The biggest share of my contributions take Apache Ant and XMLUnit. Until July 2021 I spent a lot of time with Apache Commons Compress and I've been onvolbed with Apache log4net for a few years. I am the chairman of Apache Gump's project manageent committee. Ant doesn't need to get introduced to a developer today. Gump performs large scale integration between various projects on a nightly basis - i.e. it builds the very latest code of every project under Gump's control against the very latest code of all the projects this one depends on. XMLUnit helps testing code that consumes or produces XML on the Java or .NET platform
One of my first contributions to Ant was the
<junit>
task that
Thomas
Haas and myself developed in 2000 - by now many people
have improved and extended it. I'm convinced that Ant's
support for JUnit has helped quite a bit to make automated
tests an ingredient of the Java culture.
Since 2000 I'm a member of the Apache Software Foundation. An incomplete list of OSS projects I'm involved in can be found at Ohloh:
Once in a while articles I write get published outside of my weblog and even less often I give talks.

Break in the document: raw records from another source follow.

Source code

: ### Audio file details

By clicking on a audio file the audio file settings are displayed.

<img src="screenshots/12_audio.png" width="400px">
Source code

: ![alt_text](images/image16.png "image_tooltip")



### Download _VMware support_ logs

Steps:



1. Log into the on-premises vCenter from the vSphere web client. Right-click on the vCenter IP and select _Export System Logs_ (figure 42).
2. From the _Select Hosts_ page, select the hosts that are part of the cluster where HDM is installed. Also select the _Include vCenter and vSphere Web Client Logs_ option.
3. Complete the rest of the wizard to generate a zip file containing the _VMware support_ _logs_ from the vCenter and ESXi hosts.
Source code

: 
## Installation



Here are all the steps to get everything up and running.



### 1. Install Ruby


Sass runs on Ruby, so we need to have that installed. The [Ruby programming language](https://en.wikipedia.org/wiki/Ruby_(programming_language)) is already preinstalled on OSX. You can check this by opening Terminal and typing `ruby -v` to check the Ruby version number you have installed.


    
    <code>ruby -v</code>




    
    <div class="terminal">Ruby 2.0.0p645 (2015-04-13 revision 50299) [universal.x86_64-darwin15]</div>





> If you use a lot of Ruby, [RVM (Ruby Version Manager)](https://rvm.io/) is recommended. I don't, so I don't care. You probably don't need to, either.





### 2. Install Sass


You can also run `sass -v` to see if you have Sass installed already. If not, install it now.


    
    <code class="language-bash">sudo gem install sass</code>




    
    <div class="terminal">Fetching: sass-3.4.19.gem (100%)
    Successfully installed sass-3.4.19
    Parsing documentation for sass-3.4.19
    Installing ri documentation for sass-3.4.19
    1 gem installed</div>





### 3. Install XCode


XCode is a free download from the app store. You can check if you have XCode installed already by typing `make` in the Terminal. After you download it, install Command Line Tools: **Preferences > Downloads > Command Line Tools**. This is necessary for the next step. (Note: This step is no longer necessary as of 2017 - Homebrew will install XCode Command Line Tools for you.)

I received my Abitur from "Neusprachliches Gymnasium" in Mönchengladbach in 1988. Unfortunately that school has been merged with another school in the late 1980s.
My Alma Mater is the Heinrich-Heine-Universität Düsseldorf where I studied physics starting 1990. I received my Diplom in early 1996 for a work on growth in two dimensional crystals - a work somewhere in the borderland of statistical physics, computational physics and geometry.
If you want to ask questions about Ant or any other project I'm involved in, don't contact me directly at all. Use the appropriate mailing list instead.
If you are doing to scientific work on open source software and think I should answer your questions - please explain to yourself what is in it for me and then explain it to me. Apache Ant is still popular enough that I get several questionaires per months and I don't want to participate in each and every one of them.